■ Vorliegender Text ■
********************

Um das ganze noch abzurunden, existiert eine sehr begrenzte juristische Bereitwilligkeit bezüglich der Aufklärung der Farc-Politik. Die fragwürdige juristische Entscheidung, den Beweiswert des Materials aus den beschlagnahmten Computern von Raul Reyes als nicht beweiswürdig zu erklären, die Entscheidungen, Terroristen freizulassen die sich dann ins Asyl begeben oder wieder in die Reihen der Terrororganisationen zurückkehren, oder auch Funktionäre die Mitglieder der geheimen Kommunistischen Partei sind und ihre Netze im Rahmen des Strategieplanes der Farc weiter weben, ohne das die Schwere des Gesetzes auf sie fällt.
Das Besorgniserregende daran ist, dass es gerade die Regierung ist, die in ihrer Suche nach Medienwirksamkeit häufig Informationen preisgibt, die in den beschlagnahmten Computern gefunden wurde oder bei niedergestrekten Terroristen; und die so strategischen Absichten der Farc preisgeben, wie beispielsweise geplante Anschläge in Städten, Präsenz von Personen die von Catatumbo und Carlos Antonio Lozada an einige Universitäten geschickt wurden sowie die Methodik der bolivarianischen Bewegung und der geheimen Kommunistischen Partei.

********************

■ Gesammelte Dateneinträge ■
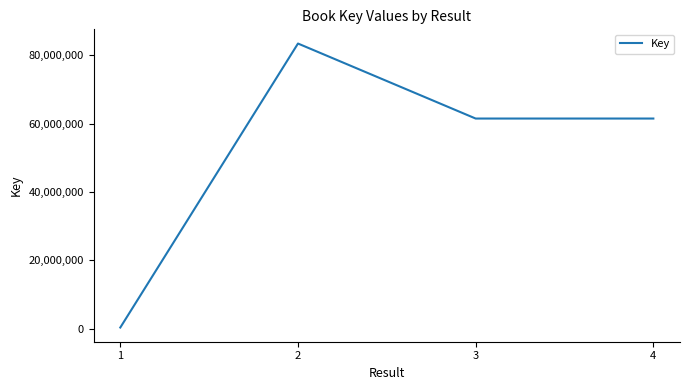

What is the difference between the maximum and minimum values?

83145709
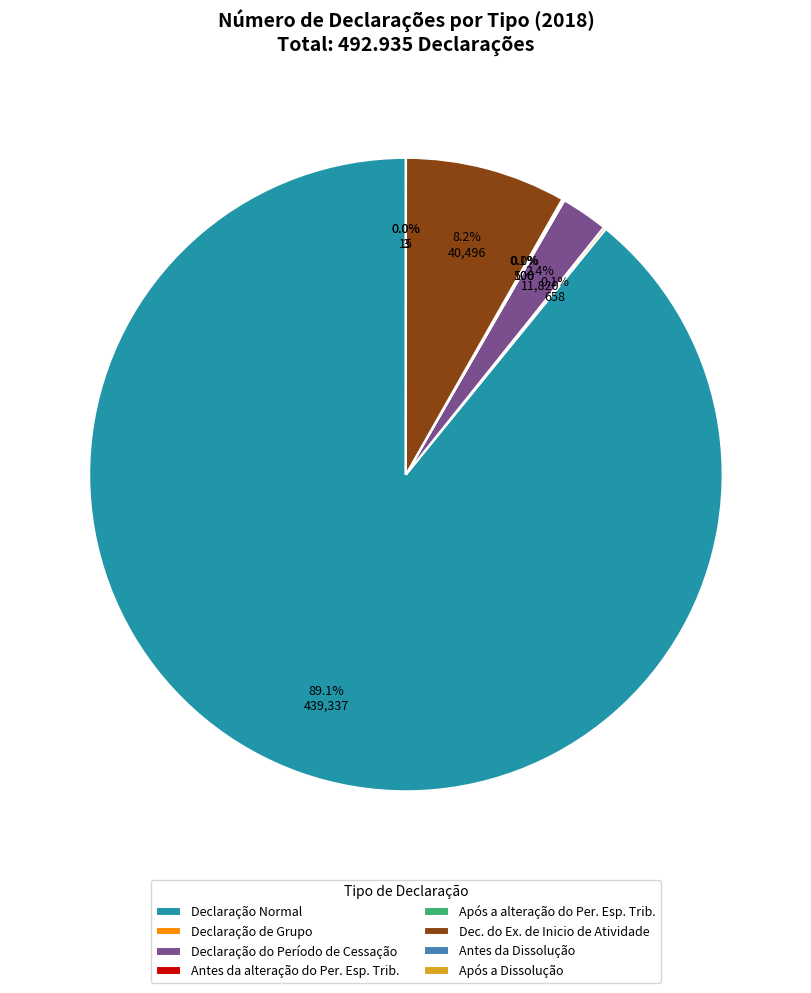

The Dec. do Ex. de Inicio de Atividade slice represents 1% of the pie. True or false?

False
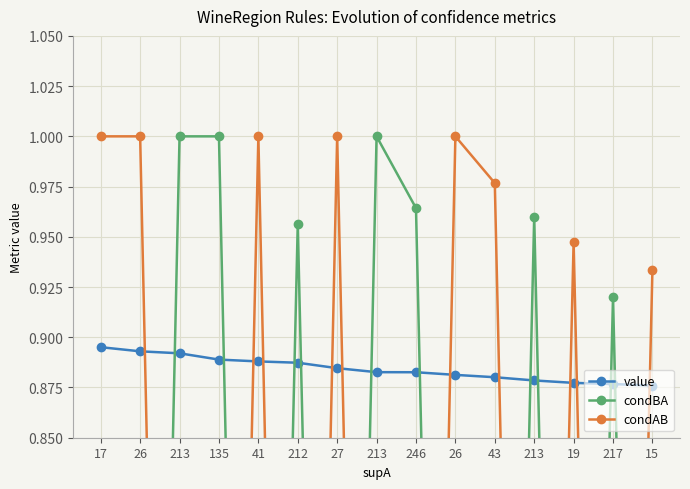

Which category has the highest value in the condBA series?

213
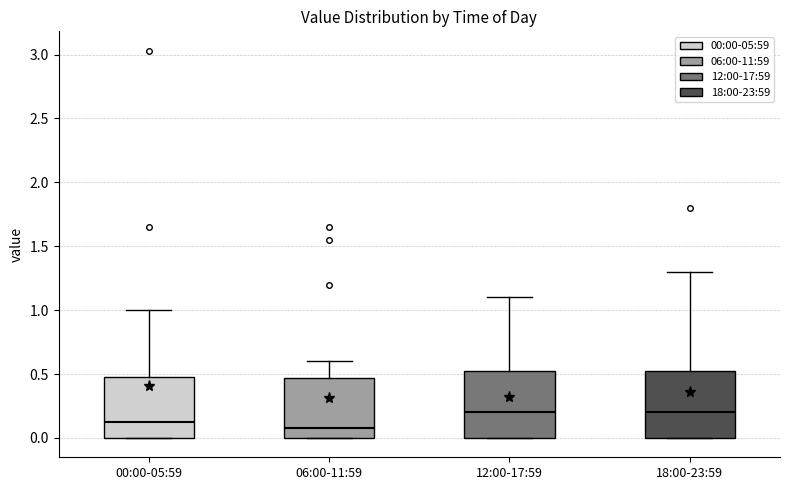

Reading left to right, read every box against the y-axis: the position of its median line, the range the box covers, and the ends of its whiskers. The values are not printed on the chart, so give them approximately, as read against the axis.

00:00-05:59: median 0.15, box 0.00 to 0.50, whiskers 0.00 to 1.00
06:00-11:59: median 0.10, box 0.00 to 0.45, whiskers 0.00 to 0.60
12:00-17:59: median 0.20, box 0.00 to 0.55, whiskers 0.00 to 1.10
18:00-23:59: median 0.20, box 0.00 to 0.55, whiskers 0.00 to 1.30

********************

■ Zu lösende Aufgabe ■
Greife den Text über die Farc-Politik nach seinem letzten Satz wieder auf und schreibe ihn weiter.

■ Ergebnis ■
Aber da es keine Integrationsstrategie des Staates gibt, den gemeinsamen Feind entgegenzuwirken, handelt jeder auf seine eigene Weise.
Mit dem Argument der Demokratie und der darin begründeten Trennung der einzelnen Staatsgewalten wurden Inseln geschaffen ohne zu beachten, dass das Projekt der Farc sich darin konsolidiert, den Staat zu zerstören, eine revolutionäre Justiz und eine kommunistische Diktatur zu errichten.
Ungeschulte Funktionäre auf den Posten des Verteidigungsministers zu setzen, inmitten eines Drogenkrieges gegen Kolumbien ist damit vergleichbar, als wenn man einen Grafik-Designer als Herzchirurg in ein Krankenhaus schickt. Oder einen Wirtschaftler als Generalstaatsanwalt, Richter oder Magister einsetzt.
Es ist beunruhigend, dass während diese Schwächen anwachsen und diese Risse im Establishment tiefer werden, man sich nicht vereint und sich angesichts dieser strukturierten Aggression aus dem Strategieplan der Farc schützt. Dieser Plan verfolgt ganz konkrete Ziele t die in der Farcpolitik verdeckt werden: der Betrug mit dem angeblichen Frieden, die Kurzsichtigkeit des Staates und die internationale Verschwörung des Sozialismus des 21. Jahrhundert. Die Farc handhaben die Mediendynamik des Krieges.